Ice sublimation transfer of vertically aligned carbon nanotubes for residue-free and structure-preserving integration

Vertically aligned carbon nanotubes exhibit exceptional properties but typically require high temperature (> 700 °C) for growth, thereby complicating low-temperature device integration. Herein, an ice sublimation-based transfer process is proposed for integrating vertically aligned carbon nanotubes into diverse substrates without structural damage. Ambient vapor is condensed under controlled atmospheric conditions to form a thin and uniform ice layer on the acceptor substrate, serving as a temporary adhesive. After transfer, the ice sublimes, enabling the clean release of vertically aligned carbon nanotubes with no residual contaminants while preserving their pristine vertical architecture. Vertically aligned carbon nanotube micropatterns with feature sizes ranging from 10 µm to 1 cm are successfully transferred, achieving yields exceeding 95%. To broaden its practical applications in electronics, micropatterned vertically aligned carbon nanotubes have been successfully transferred onto various substrates like silicon wafers, polymers, and metals, while retaining their electrical, optical, and thermal properties.
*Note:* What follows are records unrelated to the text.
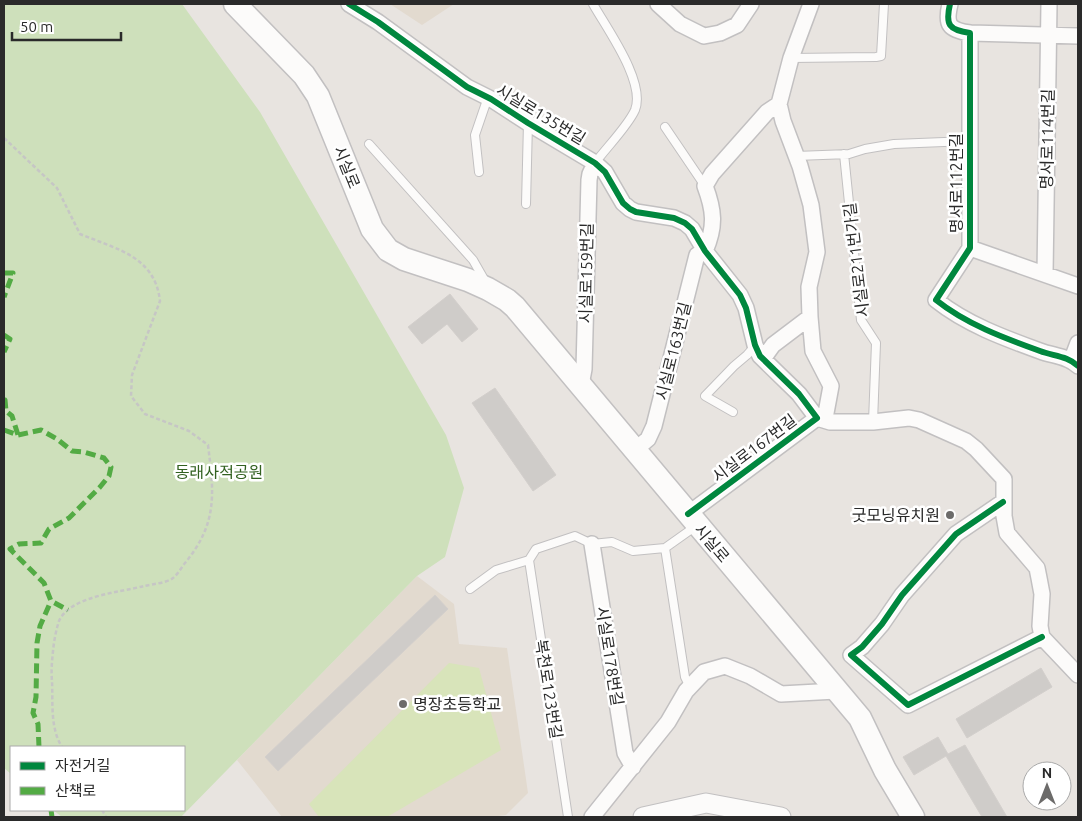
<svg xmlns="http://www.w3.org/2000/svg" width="1082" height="821" font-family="Ubuntu,'Noto Sans KR',sans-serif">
<rect width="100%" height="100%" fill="#e8e4e0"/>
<!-- education -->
<path fill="#e2dacf" d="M390 4H454L422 25Z
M417 576 454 604 459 644 507 648 528 793 506 815 491 817H282L237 760Z"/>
<!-- green -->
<path fill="#cee0bb" d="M4 4H182L260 112 446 435 464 488 445 557 417 576 181 817H62L53 810H184V747H11V774L4 768Z"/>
<!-- pitch -->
<path fill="#d8e4ba" d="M449 663 479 668 501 750 387 817H319L309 804Z"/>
<!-- building -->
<path fill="#cfccc9" stroke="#d3cfcc" d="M450 294 478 329 462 342 447 324 422 344 408 327Z
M495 388 556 475 533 491 472 403Z
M435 595 448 609 278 771 265 757Z
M1041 668 1052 687 967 738 956 719Z
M938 737 948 754 965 745 1007 817H982L946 756 914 775 903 757Z"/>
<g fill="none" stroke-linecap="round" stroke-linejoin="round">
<defs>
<path id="service" d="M593 4C607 29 646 82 635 110 628 126 606 148 595 163
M791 58 876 57 881 56 884 4
M665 127 705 186
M369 144 473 260 485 281
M844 154 861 320 876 343 873 422
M796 156 849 154 865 149 894 144 969 141
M479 172 475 135 488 97
M526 204 528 123
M733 412 705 396 734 366 747 355 755 346
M665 548 685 677 690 687
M529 560 568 817
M470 589 496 570 529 560 536 549 575 536 592 544 612 542 633 551 665 548 696 526"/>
<path id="minor" d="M349 4 378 22 467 87 491 99 528 123 595 163 605 172 623 203 630 209 636 212 674 218 685 223 692 229 705 251 740 295 746 308 755 345 760 356 799 394 817 418 688 514
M658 4 680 24 704 36 720 33 737 25 751 4
M950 4C945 25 949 30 970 33V248L936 300C966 324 1004 338 1040 351 1053 356 1068 356 1078 366
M970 33 1078 36
M779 104 783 121 800 166 811 205 817 252 809 287 810 317 813 351 831 386 826 413 817 418
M970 248 1078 286
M705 251C716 226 714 210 705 186L712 174 767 112 779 104 791 58 811 4
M1045 274 1049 4
M763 359 773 345 810 317
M1072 359 1078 343
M581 385 584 369 589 180 590 174 595 163
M817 418 830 422H873L909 418 919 420 966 441 976 449 1004 479V516L1007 533 1037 568 1039 578 1042 594 1040 626 1042 637 1078 675
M635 450 648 439 654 426 697 255 705 251
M1003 502 956 534 902 595 882 624 862 647 851 655 908 705 1042 637
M592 544 625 753 633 767
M592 817 668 722 686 691 704 672 725 666 750 676 781 694 836 691"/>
<path id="tertiary" d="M643 817 706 803 781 817"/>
<path id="secondary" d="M235 4 304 75 318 96 372 229 388 250 404 259 468 280 488 289 507 300 515 307 860 718 885 770 913 817"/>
</defs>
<!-- service casing -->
<use href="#service" stroke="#c2c0c1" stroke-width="10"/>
<!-- minor casing -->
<use href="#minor" stroke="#c2c0c1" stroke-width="18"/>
<!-- tertiary casing -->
<use href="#tertiary" stroke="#c2c0c1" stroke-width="21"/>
<!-- secondary casing -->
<use href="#secondary" stroke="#c2c0c1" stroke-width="25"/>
<!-- path -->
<path stroke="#c6c6c5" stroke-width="2.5" stroke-dasharray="4 2.5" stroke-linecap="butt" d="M4 138 57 188 80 234C116 249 155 256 160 301L132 375 131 396 145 414 189 431 208 445C214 493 218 523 185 563 181 568 178 574 173 578 167 583 152 584 144 586 121 592 70 596 59 621 56 630 54 641 53 651 52 661 51 671 52 681 53 703 50 728 62 747
M102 810 106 817"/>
<!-- service -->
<use href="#service" stroke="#fcfbfa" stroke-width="8"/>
<!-- minor -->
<use href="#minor" stroke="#fcfbfa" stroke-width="15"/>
<!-- tertiary -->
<use href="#tertiary" stroke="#fcfbfa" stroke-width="19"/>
<!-- secondary -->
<use href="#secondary" stroke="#fcfbfa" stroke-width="22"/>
<!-- quiet -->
<path stroke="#53ab44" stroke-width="5" stroke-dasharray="10 5" stroke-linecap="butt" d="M4 273H13L4 297
M4 335 10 339 4 352
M4 399 5 400 6 411 12 416 18 435
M4 430 18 435 41 430 57 439 72 451 84 452 104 458 111 467 109 476 100 487 69 518 49 529 41 543 19 544 10 549 44 583 51 601 68 610
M39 747 38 724 33 713 36 697 37 643 40 626 51 601
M51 810 52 817"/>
<defs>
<path id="cycleway" d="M349 4 378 22 467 87 491 99 528 123 595 163 605 172 623 203 630 209 636 212 674 218 685 223 692 229 705 251 740 295 746 308 755 345 760 356 799 394 817 418 688 514
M950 4C945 25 949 30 970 33V248L936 300C966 324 1004 338 1040 351 1053 356 1068 356 1078 366
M1003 502 956 534 902 595 882 624 862 647 851 655 908 705 1042 637"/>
</defs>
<!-- cycleway casing -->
<use href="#cycleway" stroke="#fff" stroke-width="9"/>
<!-- cycleway -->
<use href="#cycleway" stroke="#00873e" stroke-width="6"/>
</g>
<!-- markers -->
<g fill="#6c6b6a" stroke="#fff" stroke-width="2">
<circle cx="950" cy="515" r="5"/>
<circle cx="403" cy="704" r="5"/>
</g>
<g text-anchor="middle" stroke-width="5" stroke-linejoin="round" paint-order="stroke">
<!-- street labels -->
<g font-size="16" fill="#2a2a2a" stroke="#fff">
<text transform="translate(541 114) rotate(31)" y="6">시실로135번길</text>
<text transform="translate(1047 139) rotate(-89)" y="6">명서로114번길</text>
<text transform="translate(347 167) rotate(68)" y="6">시실로</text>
<text transform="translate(956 183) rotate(-90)" y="6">명서로112번길</text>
<text transform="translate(856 260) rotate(-97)" y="6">시실로211번가길</text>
<text transform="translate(586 273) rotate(-89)" y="6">시실로159번길</text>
<text transform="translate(673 351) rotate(-76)" y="6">시실로163번길</text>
<text transform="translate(754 448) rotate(-37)" y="6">시실로167번길</text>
<text transform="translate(712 543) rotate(50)" y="6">시실로</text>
<text transform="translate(610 656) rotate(81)" y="6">시실로178번길</text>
<text transform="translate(549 689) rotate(81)" y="6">복천로123번길</text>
</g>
<!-- park labels -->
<g font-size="16" fill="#326120" stroke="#fff">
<text x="219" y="478">동래사적공원</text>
</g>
<!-- poi labels -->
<g font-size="16" fill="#2a2a2a" stroke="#fff" text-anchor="end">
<text x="940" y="521">굿모닝유치원</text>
<text x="413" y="710" text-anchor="start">명장초등학교</text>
</g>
</g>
<!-- border -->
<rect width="1082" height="821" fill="none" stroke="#2a2a2a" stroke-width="10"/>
<!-- legend -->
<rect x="10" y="746" width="175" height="65" fill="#ffffff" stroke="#aaaaaa"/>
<rect x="20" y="762" width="25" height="8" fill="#00873e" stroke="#aaaaaa"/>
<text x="55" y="771" font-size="15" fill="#2a2a2a">자전거길</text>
<rect x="20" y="787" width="25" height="8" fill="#53ab44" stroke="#aaaaaa"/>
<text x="55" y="796" font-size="15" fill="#2a2a2a">산책로</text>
<!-- north arrow -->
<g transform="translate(1047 786)"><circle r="24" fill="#ffffff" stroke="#aaaaaa"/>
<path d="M0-4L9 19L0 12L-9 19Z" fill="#6c6b6a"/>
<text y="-8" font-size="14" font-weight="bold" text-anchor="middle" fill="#2a2a2a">N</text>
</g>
<!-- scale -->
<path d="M12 32v8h109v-8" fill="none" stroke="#2a2a2a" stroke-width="2.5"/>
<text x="20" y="32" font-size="15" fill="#2a2a2a" stroke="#ffffff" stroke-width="4" paint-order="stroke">50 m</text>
</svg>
Furthermore, the transferred vertically aligned carbon nanotubes function as thermal interface materials that reduced smartphone hotspot temperature by 4 °C compared to commercial thermal interface materials, and as infrared absorbers that enhanced sensor sensitivity by up to 3.43-fold. This sublimation-based transfer method expands the potential for direct vertically aligned carbon nanotube integration in next-generation electronic systems.